Das Gestaltungspotenzial dieses Grundsatzurteils ist evident, auch wenn die Folgen der internen Schuldfreistellung auf Veräußererseite nicht ganz klar sind. M.E. wird der bestehende Verpflichtungsüberhang aus den Mietverträgen durch den Freistellungsanspruch steuerneutral kompensiert. Stellt man sich einen solchen fremdüblich ausgestalteten asset deal in einem Unternehmensverbund vor, so mutiert die (nicht abziehbare) Drohverlustrückstellung zu einer (abziehbaren) Verbindlichkeitsposition. Nicht schlecht – meint der Steuergestalter! Allerdings wird nur das erreicht, was ohnehin steuerbilanziell geboten wäre!
Aufgenommen und „weitergespinnt“ wird der Erwerbsaspekt vom FG Düsseldorf in seinem Urteil vom 29.06.2010 (DB 0363293), wo es um die außenwirksame Schuldübernahme von Jubiläumsrückstellungen und Rückstellungen für Verpflichtungen gegenüber dem Pensionssicherungsverein (PSV) geht. Verglichen mit der „echten Schuld“ waren die Rückstellungen beim Veräußerer unterdotiert oder abzugsgesperrt; durch die Anschaffung im asset deal wurde die stille Last beim Erwerbsvorgang realisiert. Das Prinzip der „Neutralität von Anschaffungsvorgängen“ gilt nach Meinung des FG Düsseldorf auch bei derartigen befreienden Schuldübernahmen und berechtigt beim Erwerber zur Passivierung einer Verbindlichkeitsrückstellung; die Schuldpositionen beim Veräußerer entfallen. Aber Vorsicht: Die Finanzverwaltung hat gegen das FG-Judikat Revision beim BFH unter dem Az. I R 72/10 eingelegt. Der I. Senat hatte in seinem Drohverlustrückstellungsurteil vom 16. 12. 2009 die Wirkungen des Eintritts in die schuldbehaftete Vertragsposition durch den Erwerber ausdrücklich offen gelassen. Der Ausgang des Revisionsverfahrens ist damit ungewiss.
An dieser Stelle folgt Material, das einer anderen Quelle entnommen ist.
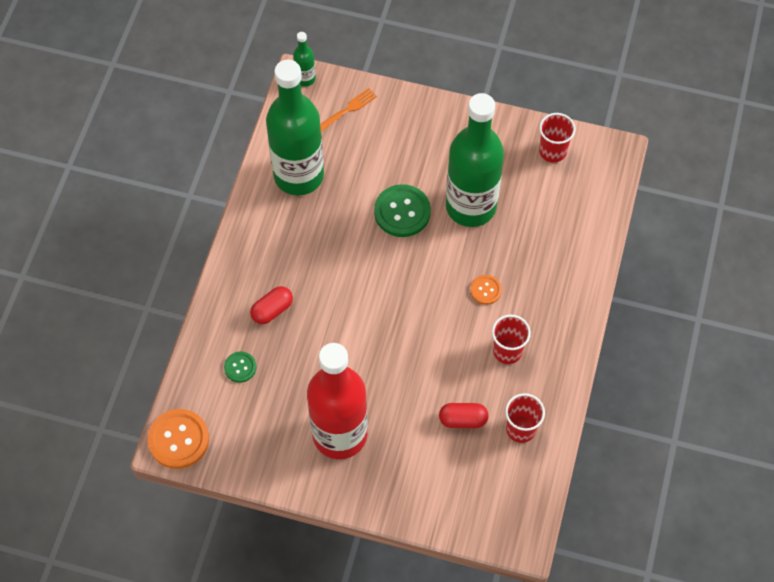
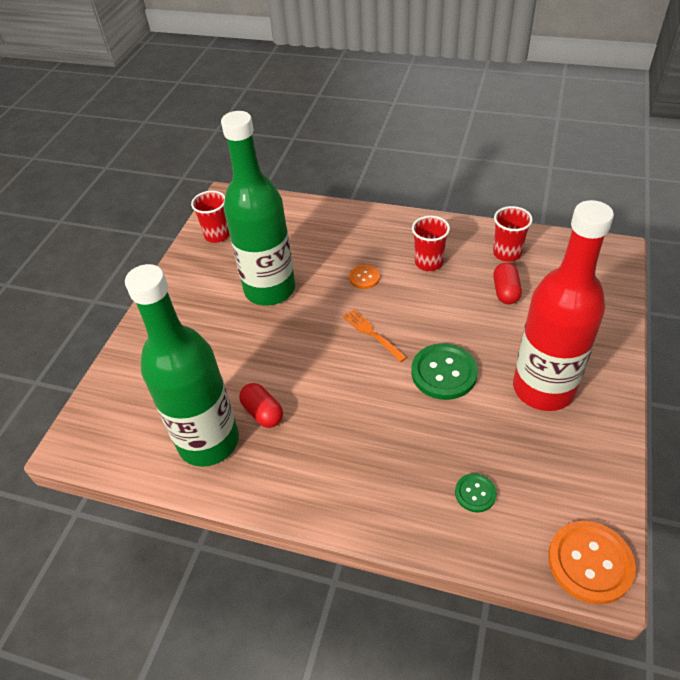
camera: 85 degrees left, 15 degrees down
(272, 310) = (394, 461): red capsule -> red capsule (263, 412)
(305, 79) = (71, 440): green bottle -> none
(346, 110) = (129, 396): orange fork -> orange fork (372, 334)
(402, 212) = (270, 343): green button -> green button (444, 373)

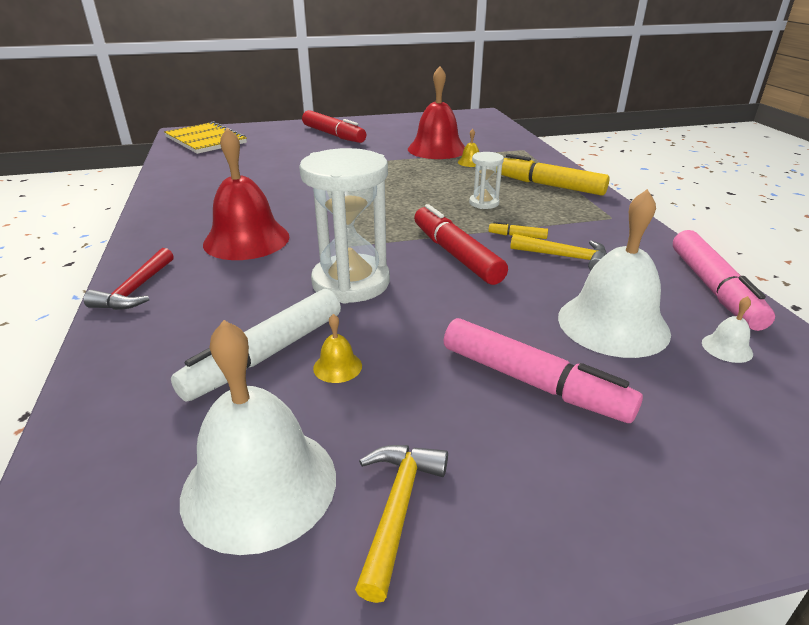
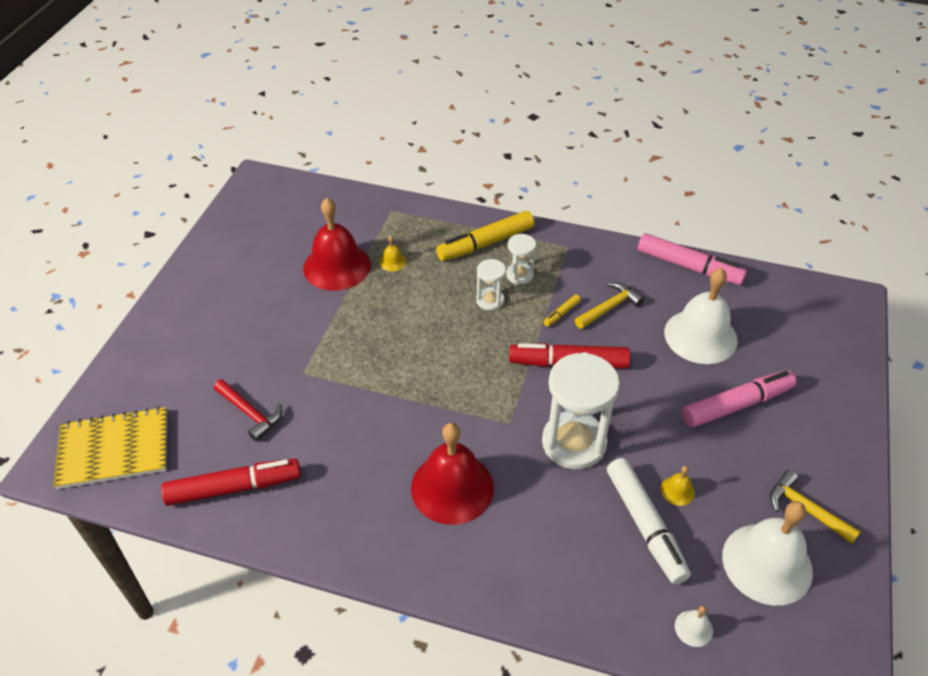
camera: 60 degrees left, 15 degrees up
(135, 290) = (501, 590): red hammer -> red hammer (250, 413)
(333, 135) = (213, 325): red marker -> red marker (234, 488)
(535, 207) = (519, 275): none -> white hourglass
(727, 348) = (746, 305): white bell -> white bell (693, 628)

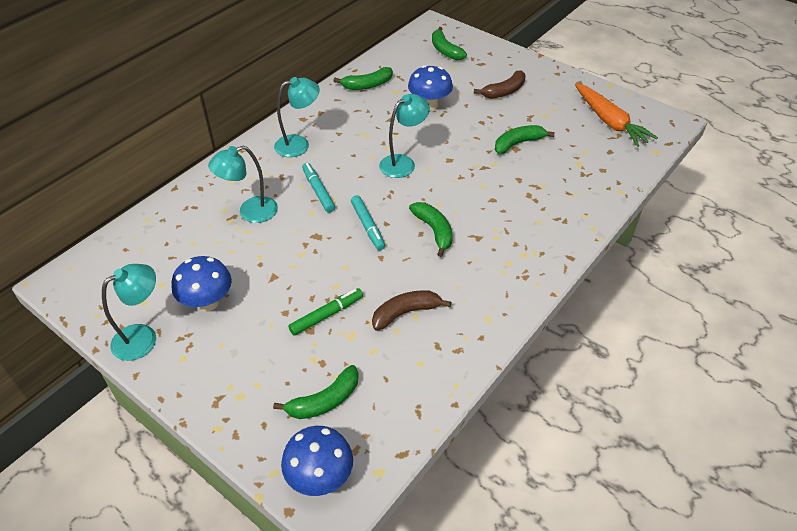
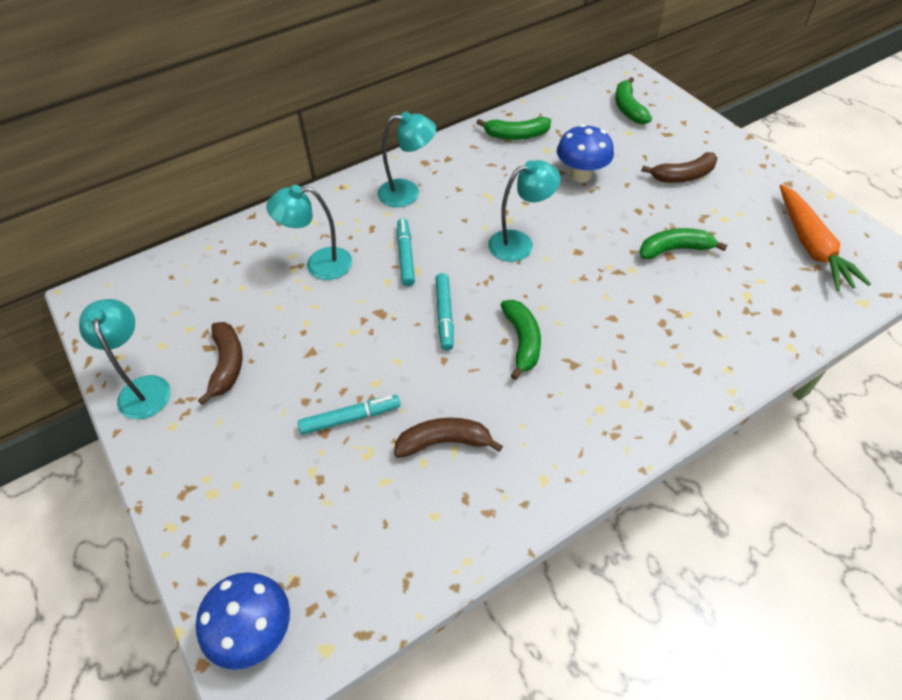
camera: 20 degrees right, 5 degrees up
(143, 337) = (143, 388): turquoise lamp -> turquoise lamp turned 90 degrees counterclockwise
(207, 302) = (227, 364): blue mushroom -> brown banana
(325, 401) = (302, 530): green banana -> none
(327, 315) = (350, 418): green marker -> turquoise marker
Man merke: Durch einen Erwerbsakt angeschaffte Rückstellungen in einem Unternehmensverbund haben ihre gestalterischen Reize. Die interne Schuldfreistellung ist aus Erwerbersicht geeignet, eine abziehbare Verbindlichkeitsrückstellung zu begründen. In der Praxis begegnet einem mitunter auch das Modell einer Rentner-GmbH, bei dem ausfinanzierte Pensionslasten meist für nicht mehr aktive Beschäftigte steuerwirksam in eine Beteiligungsgesellschaft ausgegliedert werden. Die latente § 6a EStG-Last lässt sich möglicherweise heben. Ein sachgerechter Zuschnitt des Einzelfalls ist entscheidend!
So wie sich der Sachverhalt darstellt, wiederspricht das ganze doch dem Vorsichtsprinzip das prinzipiell handels- wie steuerrechtlich zu befolgen ist. Hier wurde anscheinend durch ein Urteil eine Rechtsnorm ausgehebelt.